The addition to the Commerce and Technology Center is comprised of classrooms, labs, student collaborative areas, faculty offices, and administrative spaces that aim to foster interdisciplinary collaboration across technological and business platforms. The programmatic activities range from robotics and immersive environment research labs to business centric public institutes, providing an opportunity to cross-pollinate ideas between students, faculty, researchers, and the public. The addition is attached to the south of the existing 90,000 sf ‘L’ shaped building, creating a semi-enclosed landscaped courtyard between the existing building and the addition. A new exterior grand stair connects the main lobby in the existing building down one floor to the main public lobby of the addition where the public institutes are located.
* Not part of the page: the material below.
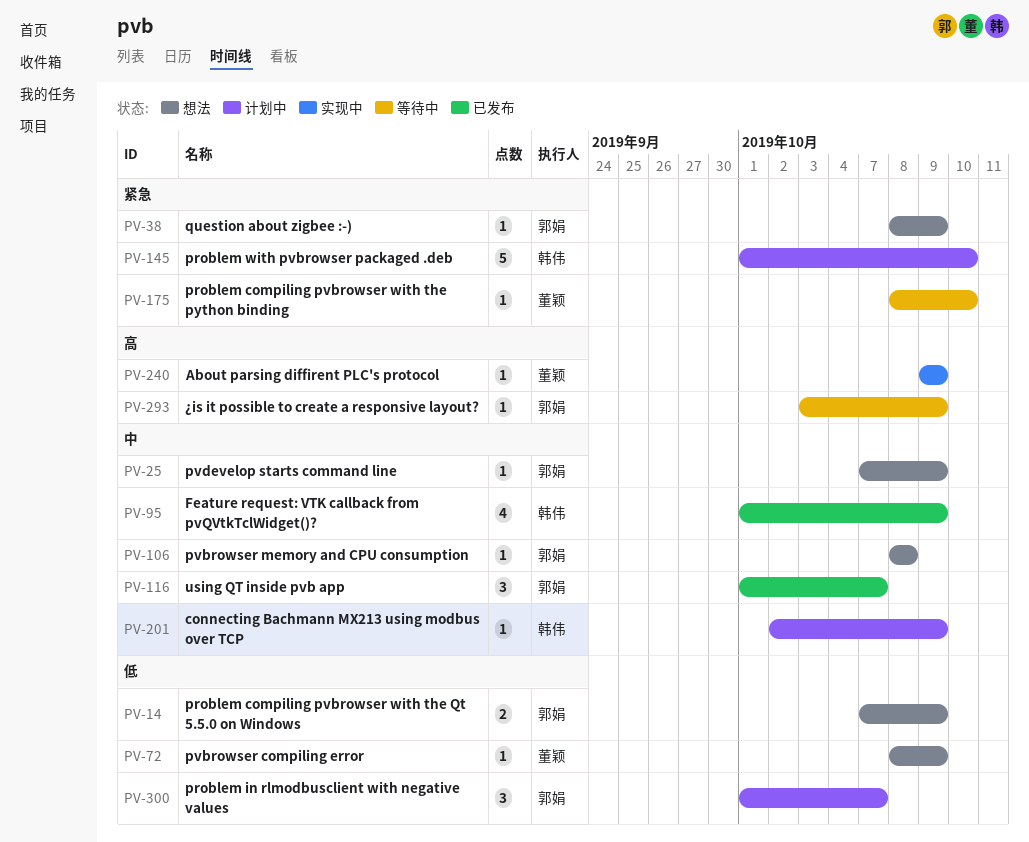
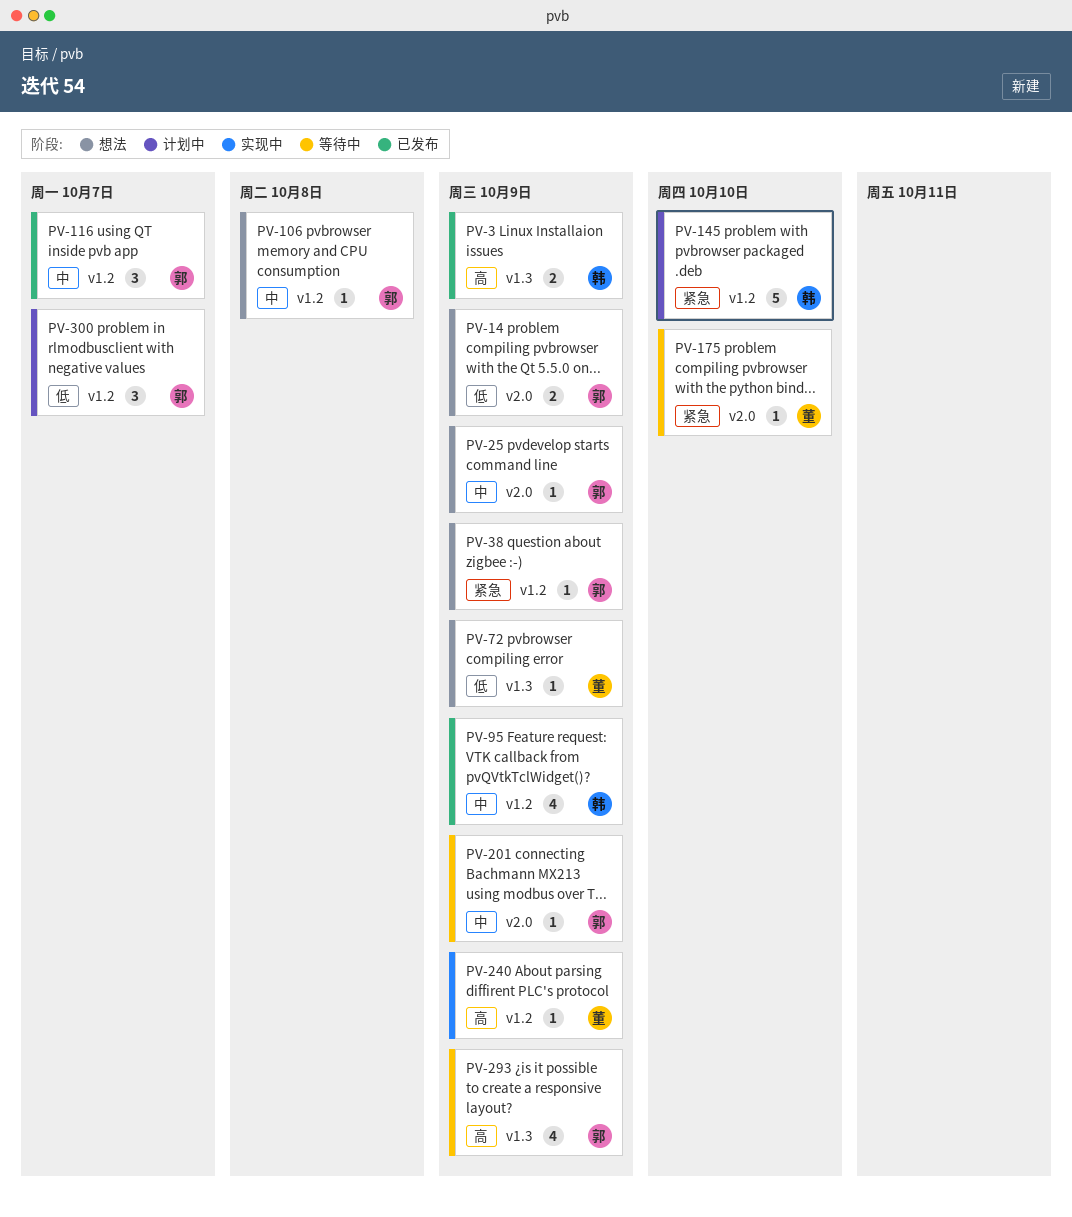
PV-3: none -> present
PV-201, status: 计划中 -> 等待中
PV-201, owner: 韩伟 -> 郭娟
PV-293, estimate: 1 -> 4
The design foregrounds the creation of an interior environment that fosters collaboration amongst students and faculty at the nexus of business, technology and education. Social connectivity coalesces around the central atrium space that connects the multivalent programs, providing clear visual connections between people on various levels of the building while highlighting their activities. Social conditions are intensified by positioning student lounges overlooking the vertical atrium as well as locating movement systems through the space, making physical and visual connections between multiple floors. The wide stairs in the atrium are activated as informal gathering places, adding to the social dynamics.
The architectural response to the goal of establishing social connectivity occurs through expressing the opposition between the solidity of the architectural entity and the deliberate apertures that exposes the activities embedded within. The program of the building is located in two large masses with an atrium space in the void between. The large openings subdivide the solid masses into thinner surfaces on which circulation or lounges occur, transforming the heavy masses into a porous aggregation of spaces where people socialize, relax or study. From within the apertures of the masses, visually minimal bridges with glass guardrails that maximize views to multiple floors cross the atrium intensifying the dynamic movement of people in and around the central connective space.